- **YOUR ASSIGNMENT**
Reproduce the listing below line for line without alteration, omitting the pictures from your reply.

═════ EXERCISE INPUT

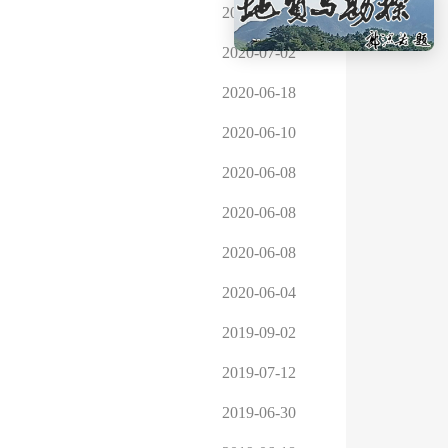
2021-06-09
2020-07-02
2020-06-18
2020-06-10
2020-06-08
2020-06-08
2020-06-08
2020-06-04
2019-09-02
2019-07-12
2019-06-30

══════════

- **SOLVED EXERCISE**
2021-06-09
2020-07-02
2020-06-18
2020-06-10
2020-06-08
2020-06-08
2020-06-08
2020-06-04
2019-09-02
2019-07-12
2019-06-30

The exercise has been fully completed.